When Entercom was in its infancy, it expanded by acquiring unwanted FM stations when AM was still king. Some of its early stations ran classical, beautiful music, and Spanish-language programming because that was about all you could do with FM at the time.
I was in Houston when Entercom flipped KLEF (94.5) from classical in 1986. The new format: automated oldies. The River Oaks set flipped their wigs.
At least it got the Houston Chronicle to rediscover radio and actually write some articles about. The Post was much better about this sort of thing.
Entercom's best success, I think, was KITS, which started out as a Spanish-language station under different call letters.
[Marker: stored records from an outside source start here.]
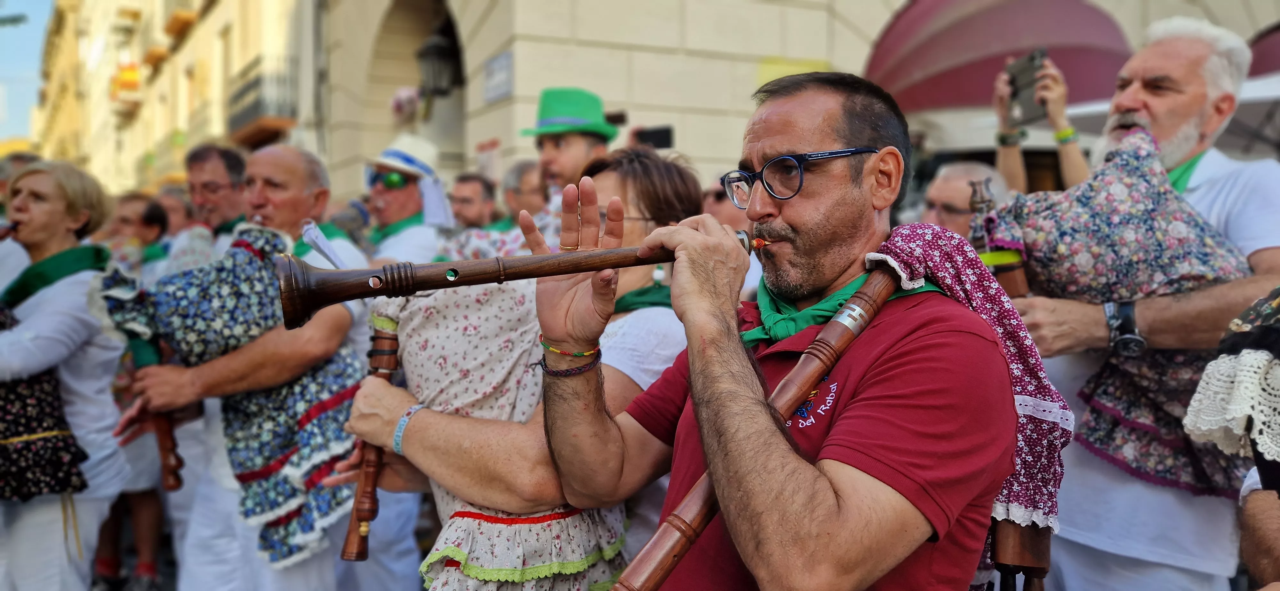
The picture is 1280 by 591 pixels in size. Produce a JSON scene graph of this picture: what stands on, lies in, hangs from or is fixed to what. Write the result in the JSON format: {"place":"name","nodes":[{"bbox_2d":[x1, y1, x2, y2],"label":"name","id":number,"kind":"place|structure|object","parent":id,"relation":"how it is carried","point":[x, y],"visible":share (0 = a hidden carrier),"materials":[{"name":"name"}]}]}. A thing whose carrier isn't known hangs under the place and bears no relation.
{"place":"outdoors","nodes":[
{"label":"outdoors","id":0,"kind":"place"},
{"bbox_2d":[0,0,54,144],"label":"sky","id":1,"kind":"structure","parent":0,"point":[32,54],"materials":[{"name":"blue"}]},
{"bbox_2d":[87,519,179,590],"label":"pavement","id":2,"kind":"structure","parent":0,"point":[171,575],"materials":[{"name":"grey stone"}]},
{"bbox_2d":[29,0,316,196],"label":"building","id":3,"kind":"structure","parent":0,"point":[219,130],"materials":[{"name":"beige paint"}]},
{"bbox_2d":[108,60,142,111],"label":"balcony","id":4,"kind":"structure","parent":3,"relation":"attached to","point":[131,79],"materials":[{"name":"orange"}]},
{"bbox_2d":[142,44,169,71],"label":"balcony","id":5,"kind":"structure","parent":3,"relation":"attached to","point":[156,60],"materials":[{"name":"wood"}]},
{"bbox_2d":[162,3,197,39],"label":"balcony","id":6,"kind":"structure","parent":3,"relation":"attached to","point":[179,17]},
{"bbox_2d":[226,54,297,146],"label":"balcony","id":7,"kind":"structure","parent":3,"relation":"attached to","point":[236,101],"materials":[{"name":"grey metal"}]},
{"bbox_2d":[267,0,1279,204],"label":"building","id":8,"kind":"structure","parent":0,"point":[768,13],"materials":[{"name":"beige stone"}]},
{"bbox_2d":[389,85,421,121],"label":"flower","id":9,"kind":"object","parent":8,"relation":"attached to","point":[408,97],"visible":0.77,"materials":[{"name":"pink plant"}]},
{"bbox_2d":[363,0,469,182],"label":"archway","id":10,"kind":"object","parent":8,"relation":"in","point":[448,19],"visible":0.42,"materials":[{"name":"stone"}]},
{"bbox_2d":[415,23,460,96],"label":"wall lantern","id":11,"kind":"object","parent":8,"relation":"attached to","point":[436,48],"visible":0.94,"materials":[{"name":"black metal"}]},
{"bbox_2d":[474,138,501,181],"label":"sign","id":12,"kind":"object","parent":8,"relation":"attached to","point":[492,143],"visible":0.7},
{"bbox_2d":[482,48,514,103],"label":"sign","id":13,"kind":"object","parent":8,"relation":"attached to","point":[492,71],"visible":0.91,"materials":[{"name":"grey"}]},
{"bbox_2d":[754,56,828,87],"label":"yellow sign","id":14,"kind":"object","parent":8,"relation":"attached to","point":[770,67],"visible":0.32,"materials":[{"name":"yellow"}]},
{"bbox_2d":[863,0,1135,113],"label":"awning","id":15,"kind":"object","parent":8,"relation":"attached to","point":[967,23],"visible":0.7,"materials":[{"name":"red fabric"}]},
{"bbox_2d":[1247,23,1279,77],"label":"red awning","id":16,"kind":"object","parent":8,"relation":"attached to","point":[1266,48],"visible":0.49,"materials":[{"name":"red fabric"}]},
{"bbox_2d":[988,515,1051,590],"label":"wooden pipe","id":17,"kind":"object","parent":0,"point":[1045,555],"visible":0.66,"materials":[{"name":"brown wood"}]},
{"label":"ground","id":18,"kind":"structure","parent":0},
{"bbox_2d":[0,158,129,590],"label":"woman","id":19,"kind":"object","parent":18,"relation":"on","point":[55,306],"visible":0.9},
{"bbox_2d":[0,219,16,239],"label":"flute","id":20,"kind":"object","parent":19,"relation":"in","point":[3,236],"visible":0.88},
{"bbox_2d":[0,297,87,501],"label":"bag","id":21,"kind":"object","parent":19,"relation":"hanging from","point":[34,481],"visible":0.88,"materials":[{"name":"fabric"}]},
{"bbox_2d":[104,192,167,278],"label":"person","id":22,"kind":"object","parent":18,"relation":"on","point":[129,219],"visible":0.37},
{"bbox_2d":[97,188,178,590],"label":"person","id":23,"kind":"object","parent":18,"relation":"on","point":[124,207],"visible":0.48},
{"bbox_2d":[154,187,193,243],"label":"person","id":24,"kind":"object","parent":18,"relation":"on","point":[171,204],"visible":0.28},
{"bbox_2d":[182,143,249,258],"label":"man","id":25,"kind":"object","parent":18,"relation":"on","point":[209,161],"visible":0.41},
{"bbox_2d":[124,147,371,590],"label":"man","id":26,"kind":"object","parent":18,"relation":"on","point":[293,163],"visible":0.7},
{"bbox_2d":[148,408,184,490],"label":"bagpipe chanter","id":27,"kind":"object","parent":26,"relation":"in","point":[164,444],"visible":0.58,"materials":[{"name":"brown wood"}]},
{"bbox_2d":[100,225,367,564],"label":"cloth","id":28,"kind":"object","parent":26,"relation":"in","point":[268,270],"visible":0.69,"materials":[{"name":"blue fabric"}]},
{"bbox_2d":[298,221,348,269],"label":"paper","id":29,"kind":"object","parent":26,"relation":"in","point":[322,246],"visible":0.73,"materials":[{"name":"white paper"}]},
{"bbox_2d":[361,133,454,264],"label":"man","id":30,"kind":"object","parent":18,"relation":"on","point":[394,194],"visible":0.47},
{"bbox_2d":[449,173,501,230],"label":"man","id":31,"kind":"object","parent":18,"relation":"on","point":[474,184],"visible":0.44},
{"bbox_2d":[335,147,708,590],"label":"woman","id":32,"kind":"object","parent":18,"relation":"on","point":[612,186],"visible":0.49},
{"bbox_2d":[340,320,400,564],"label":"wooden flute","id":33,"kind":"object","parent":32,"relation":"in","point":[371,497],"visible":0.73,"materials":[{"name":"brown wood"}]},
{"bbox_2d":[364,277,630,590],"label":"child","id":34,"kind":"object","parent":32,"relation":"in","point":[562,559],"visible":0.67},
{"bbox_2d":[501,159,548,225],"label":"man","id":35,"kind":"object","parent":18,"relation":"on","point":[532,184],"visible":0.35},
{"bbox_2d":[521,86,618,238],"label":"man","id":36,"kind":"object","parent":18,"relation":"on","point":[581,139],"visible":0.5},
{"bbox_2d":[631,125,673,148],"label":"smartphone","id":37,"kind":"object","parent":36,"relation":"in","point":[663,132],"visible":0.77,"materials":[{"name":"black"}]},
{"bbox_2d":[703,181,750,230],"label":"person","id":38,"kind":"object","parent":18,"relation":"on","point":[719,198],"visible":0.16},
{"bbox_2d":[535,71,1018,590],"label":"man","id":39,"kind":"object","parent":18,"relation":"on","point":[753,161],"visible":0.98},
{"bbox_2d":[274,225,775,328],"label":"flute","id":40,"kind":"object","parent":39,"relation":"in","point":[457,273],"visible":0.83,"materials":[{"name":"brown wood"}]},
{"bbox_2d":[606,271,899,590],"label":"wooden flute","id":41,"kind":"object","parent":39,"relation":"in","point":[671,518],"visible":0.93,"materials":[{"name":"brown wood"}]},
{"bbox_2d":[856,219,1068,542],"label":"shawl","id":42,"kind":"object","parent":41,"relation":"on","point":[904,237],"visible":0.56,"materials":[{"name":"purple fabric"}]},
{"bbox_2d":[920,159,1011,237],"label":"man","id":43,"kind":"object","parent":18,"relation":"on","point":[951,180],"visible":0.28},
{"bbox_2d":[989,54,1089,192],"label":"person","id":44,"kind":"object","parent":18,"relation":"on","point":[1068,167],"visible":0.26},
{"bbox_2d":[1005,49,1049,125],"label":"smartphone","id":45,"kind":"object","parent":44,"relation":"in","point":[1035,108],"visible":0.8,"materials":[{"name":"black"}]},
{"bbox_2d":[985,19,1279,590],"label":"man","id":46,"kind":"object","parent":18,"relation":"on","point":[1224,184],"visible":0.66},
{"bbox_2d":[965,175,1030,298],"label":"wooden staff","id":47,"kind":"object","parent":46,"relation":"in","point":[982,203],"visible":0.63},
{"bbox_2d":[976,122,1247,507],"label":"cloth","id":48,"kind":"object","parent":46,"relation":"in","point":[1115,167],"visible":0.66,"materials":[{"name":"fabric"}]},
{"bbox_2d":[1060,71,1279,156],"label":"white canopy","id":49,"kind":"object","parent":18,"relation":"on","point":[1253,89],"visible":0.28,"materials":[{"name":"white fabric"}]},
{"bbox_2d":[1180,286,1279,590],"label":"person","id":50,"kind":"object","parent":18,"relation":"on","point":[1253,551],"visible":0.94},
{"bbox_2d":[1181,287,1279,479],"label":"embroidered cloth","id":51,"kind":"object","parent":50,"relation":"on","point":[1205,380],"visible":0.97,"materials":[{"name":"white fabric"}]}
]}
As a CHR station, it reportedly was no great shakes but when it went alternative, it blossomed. The current iteration of Live 105 reflects some of that, probably as much as is possible under present-day economic conditions for radio. Audacy's really boneheaded move with KITS comprised the years of "Dave".
I don't think Entercom's issue was not knowing what to do with classical. It had done it long enough to know that its legs had gone about as far as they could go with it as a commercial format.
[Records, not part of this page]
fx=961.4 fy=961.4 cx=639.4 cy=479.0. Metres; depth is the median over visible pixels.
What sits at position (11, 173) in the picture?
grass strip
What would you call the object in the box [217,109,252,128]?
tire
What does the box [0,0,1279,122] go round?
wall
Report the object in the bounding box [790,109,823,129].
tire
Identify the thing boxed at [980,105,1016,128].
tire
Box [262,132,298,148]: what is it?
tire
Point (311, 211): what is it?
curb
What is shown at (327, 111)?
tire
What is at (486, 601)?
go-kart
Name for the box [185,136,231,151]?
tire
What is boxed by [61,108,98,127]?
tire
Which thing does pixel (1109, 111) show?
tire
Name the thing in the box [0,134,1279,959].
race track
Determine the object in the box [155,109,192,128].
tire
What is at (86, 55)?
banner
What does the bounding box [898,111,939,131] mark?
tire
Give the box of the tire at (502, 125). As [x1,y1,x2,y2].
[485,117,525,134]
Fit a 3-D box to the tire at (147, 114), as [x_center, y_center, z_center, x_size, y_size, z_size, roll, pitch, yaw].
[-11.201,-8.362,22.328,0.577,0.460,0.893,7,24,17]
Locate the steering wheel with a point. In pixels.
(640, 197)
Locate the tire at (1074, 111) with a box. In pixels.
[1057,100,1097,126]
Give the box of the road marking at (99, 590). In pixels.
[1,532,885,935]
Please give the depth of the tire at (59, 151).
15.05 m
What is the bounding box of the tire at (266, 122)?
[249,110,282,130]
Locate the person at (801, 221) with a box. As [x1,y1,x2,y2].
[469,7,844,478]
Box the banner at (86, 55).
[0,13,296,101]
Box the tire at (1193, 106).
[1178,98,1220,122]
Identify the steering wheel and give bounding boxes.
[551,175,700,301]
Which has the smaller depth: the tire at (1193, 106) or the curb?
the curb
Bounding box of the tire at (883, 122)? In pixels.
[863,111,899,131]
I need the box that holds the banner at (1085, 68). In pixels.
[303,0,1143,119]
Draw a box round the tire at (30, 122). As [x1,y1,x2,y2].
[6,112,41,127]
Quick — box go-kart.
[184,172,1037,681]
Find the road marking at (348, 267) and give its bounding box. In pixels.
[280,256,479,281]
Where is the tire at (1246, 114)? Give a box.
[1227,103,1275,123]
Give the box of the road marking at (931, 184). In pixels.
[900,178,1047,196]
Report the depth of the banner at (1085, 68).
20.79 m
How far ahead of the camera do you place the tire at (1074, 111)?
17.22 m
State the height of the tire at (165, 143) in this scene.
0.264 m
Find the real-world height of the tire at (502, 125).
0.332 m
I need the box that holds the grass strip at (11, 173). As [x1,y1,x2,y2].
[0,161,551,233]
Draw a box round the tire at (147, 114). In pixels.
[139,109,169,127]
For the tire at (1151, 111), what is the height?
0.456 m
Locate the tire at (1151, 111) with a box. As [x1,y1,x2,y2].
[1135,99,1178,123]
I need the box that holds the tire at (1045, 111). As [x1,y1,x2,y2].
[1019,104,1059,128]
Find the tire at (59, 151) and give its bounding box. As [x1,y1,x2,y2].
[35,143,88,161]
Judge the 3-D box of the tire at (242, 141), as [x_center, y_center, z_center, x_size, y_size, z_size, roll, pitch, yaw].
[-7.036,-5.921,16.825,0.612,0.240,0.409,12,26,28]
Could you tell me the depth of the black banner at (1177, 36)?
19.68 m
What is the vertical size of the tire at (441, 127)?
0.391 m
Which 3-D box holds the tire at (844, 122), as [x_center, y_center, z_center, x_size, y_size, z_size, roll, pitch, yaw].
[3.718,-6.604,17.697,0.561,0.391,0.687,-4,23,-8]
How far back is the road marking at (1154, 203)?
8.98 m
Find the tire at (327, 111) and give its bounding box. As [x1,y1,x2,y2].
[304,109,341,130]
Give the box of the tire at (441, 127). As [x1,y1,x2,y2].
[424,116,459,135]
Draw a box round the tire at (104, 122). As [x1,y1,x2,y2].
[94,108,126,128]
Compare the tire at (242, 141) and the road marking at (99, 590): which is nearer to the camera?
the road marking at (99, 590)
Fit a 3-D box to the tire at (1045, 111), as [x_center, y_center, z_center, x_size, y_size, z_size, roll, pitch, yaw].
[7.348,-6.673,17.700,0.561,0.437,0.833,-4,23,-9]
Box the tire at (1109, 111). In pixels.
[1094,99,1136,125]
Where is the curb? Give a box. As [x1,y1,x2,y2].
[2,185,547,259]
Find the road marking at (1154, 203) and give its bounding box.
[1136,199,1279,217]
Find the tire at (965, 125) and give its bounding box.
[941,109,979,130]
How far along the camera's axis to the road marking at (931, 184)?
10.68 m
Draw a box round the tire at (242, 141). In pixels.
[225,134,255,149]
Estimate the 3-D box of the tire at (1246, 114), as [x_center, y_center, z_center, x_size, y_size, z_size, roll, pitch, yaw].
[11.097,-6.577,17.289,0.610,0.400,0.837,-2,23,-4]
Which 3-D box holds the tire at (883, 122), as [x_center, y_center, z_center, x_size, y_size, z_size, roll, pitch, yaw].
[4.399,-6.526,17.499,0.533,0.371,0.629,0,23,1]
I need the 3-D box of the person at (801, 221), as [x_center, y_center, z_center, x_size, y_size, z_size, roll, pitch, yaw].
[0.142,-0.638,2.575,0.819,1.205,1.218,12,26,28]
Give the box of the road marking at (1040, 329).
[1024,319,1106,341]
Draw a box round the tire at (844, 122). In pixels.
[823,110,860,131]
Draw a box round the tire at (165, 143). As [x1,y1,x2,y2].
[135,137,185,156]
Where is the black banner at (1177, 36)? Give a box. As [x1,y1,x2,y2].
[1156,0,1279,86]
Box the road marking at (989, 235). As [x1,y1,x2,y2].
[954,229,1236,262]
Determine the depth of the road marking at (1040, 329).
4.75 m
Ingram made noises several times in the early 1990s about changing the format on KXTR. At one point there was talk of moving the format to AM, on KBEA. But I think if he had done that, there would have been adverse effects on his publications (Ingram's, The Independent), which were dependent upon the support of Kansas City's upper classes (Mrs. Bridge lived on!) and which seemed to be what he really cared about. Entercom actually made the change, stuffed KXTR into the AM expanded band, and changed 96.5 to an alternative format which did well for quite a few years.
If you want to say Entercom didn't have a clear vision for 102.1 in general, I would agree with that.
Another year, another format on 102.1. It felt more like, "let's dump this loser format on USC" even though it wasn't a loser format in the Bay Area. Entercom had preconceived notions rooted in standard program-director dogma, and the result was not pretty. And that was 15 years ago when financial pressures weren't what they are now.